AIM OF THE EXERCISE
In the listing that follows, determine how many lines include the word "newsletter". Respond with that number alone.

--- START ---

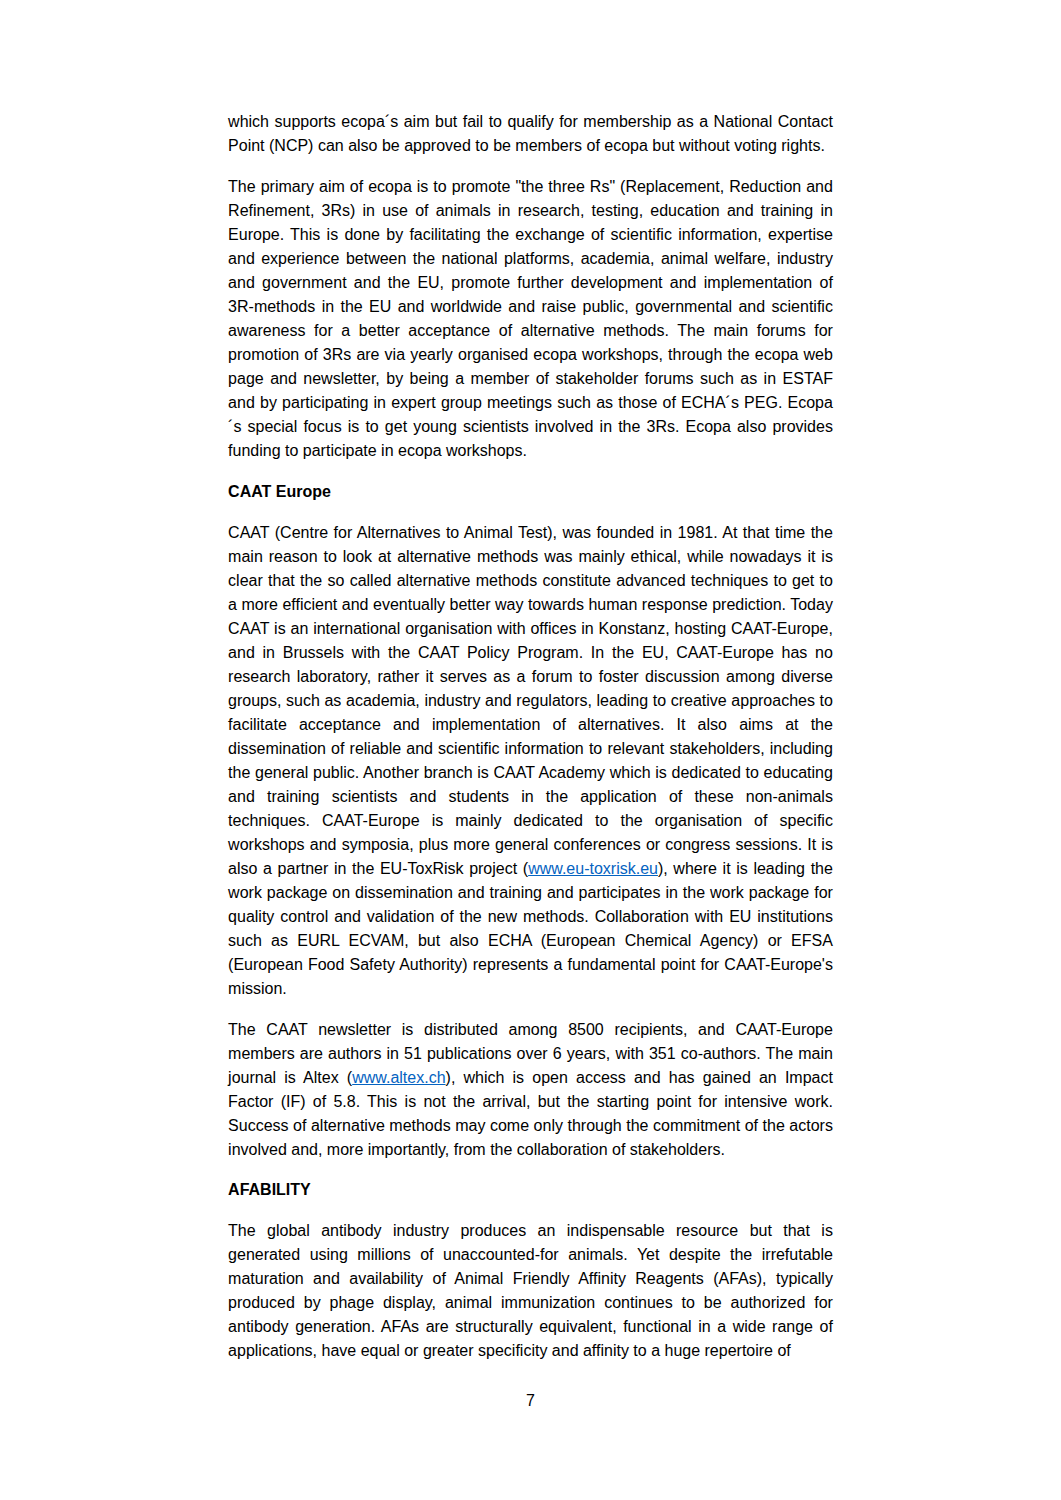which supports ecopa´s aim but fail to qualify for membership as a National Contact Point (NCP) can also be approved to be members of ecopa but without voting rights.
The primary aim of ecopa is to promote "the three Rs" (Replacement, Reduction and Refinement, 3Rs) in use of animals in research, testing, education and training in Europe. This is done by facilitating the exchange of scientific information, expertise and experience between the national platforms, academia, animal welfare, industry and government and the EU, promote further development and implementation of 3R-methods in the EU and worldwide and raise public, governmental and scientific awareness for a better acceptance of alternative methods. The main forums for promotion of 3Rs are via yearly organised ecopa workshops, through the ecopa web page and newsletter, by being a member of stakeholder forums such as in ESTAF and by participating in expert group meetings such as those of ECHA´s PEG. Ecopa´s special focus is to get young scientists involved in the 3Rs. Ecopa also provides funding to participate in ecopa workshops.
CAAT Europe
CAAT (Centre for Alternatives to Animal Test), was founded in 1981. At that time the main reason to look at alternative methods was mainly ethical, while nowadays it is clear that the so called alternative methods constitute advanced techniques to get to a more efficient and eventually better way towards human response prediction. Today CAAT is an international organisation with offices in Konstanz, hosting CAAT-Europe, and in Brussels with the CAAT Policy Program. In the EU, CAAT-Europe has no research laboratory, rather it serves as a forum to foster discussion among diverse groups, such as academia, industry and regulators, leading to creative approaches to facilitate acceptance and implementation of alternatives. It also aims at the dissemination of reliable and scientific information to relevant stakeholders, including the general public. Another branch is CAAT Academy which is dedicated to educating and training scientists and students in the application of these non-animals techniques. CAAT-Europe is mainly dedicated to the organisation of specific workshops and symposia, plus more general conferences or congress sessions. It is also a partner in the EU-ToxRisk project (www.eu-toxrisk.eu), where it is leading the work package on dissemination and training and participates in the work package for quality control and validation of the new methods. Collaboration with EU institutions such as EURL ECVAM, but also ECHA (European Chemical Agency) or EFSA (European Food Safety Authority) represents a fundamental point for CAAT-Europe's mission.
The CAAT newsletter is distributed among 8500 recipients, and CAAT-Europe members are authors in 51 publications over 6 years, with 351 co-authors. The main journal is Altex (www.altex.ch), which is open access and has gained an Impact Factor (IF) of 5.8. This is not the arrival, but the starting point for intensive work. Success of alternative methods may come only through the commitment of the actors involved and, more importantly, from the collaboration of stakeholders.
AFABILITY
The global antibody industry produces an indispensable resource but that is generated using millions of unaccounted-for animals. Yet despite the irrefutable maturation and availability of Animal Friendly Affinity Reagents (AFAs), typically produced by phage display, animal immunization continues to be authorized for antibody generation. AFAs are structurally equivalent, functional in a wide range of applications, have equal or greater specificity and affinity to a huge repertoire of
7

--- END ---
--- START ---

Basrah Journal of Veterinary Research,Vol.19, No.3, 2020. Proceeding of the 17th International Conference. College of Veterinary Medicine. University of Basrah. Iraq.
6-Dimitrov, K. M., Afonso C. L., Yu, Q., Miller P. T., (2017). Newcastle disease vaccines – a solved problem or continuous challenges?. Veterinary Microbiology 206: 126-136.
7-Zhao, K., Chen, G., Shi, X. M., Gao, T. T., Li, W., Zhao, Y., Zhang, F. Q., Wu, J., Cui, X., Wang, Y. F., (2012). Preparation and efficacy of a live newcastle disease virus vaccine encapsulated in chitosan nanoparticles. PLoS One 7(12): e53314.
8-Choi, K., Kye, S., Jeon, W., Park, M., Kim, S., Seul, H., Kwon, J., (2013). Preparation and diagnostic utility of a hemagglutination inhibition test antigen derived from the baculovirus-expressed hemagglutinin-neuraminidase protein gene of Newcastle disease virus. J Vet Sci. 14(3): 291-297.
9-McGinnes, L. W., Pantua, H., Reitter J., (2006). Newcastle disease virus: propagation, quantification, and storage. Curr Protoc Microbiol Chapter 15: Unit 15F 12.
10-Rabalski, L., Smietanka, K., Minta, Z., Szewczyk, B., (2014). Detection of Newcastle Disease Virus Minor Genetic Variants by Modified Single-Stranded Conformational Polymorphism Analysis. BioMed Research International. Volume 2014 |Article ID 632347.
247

--- END ---

EXERCISE RESULT
2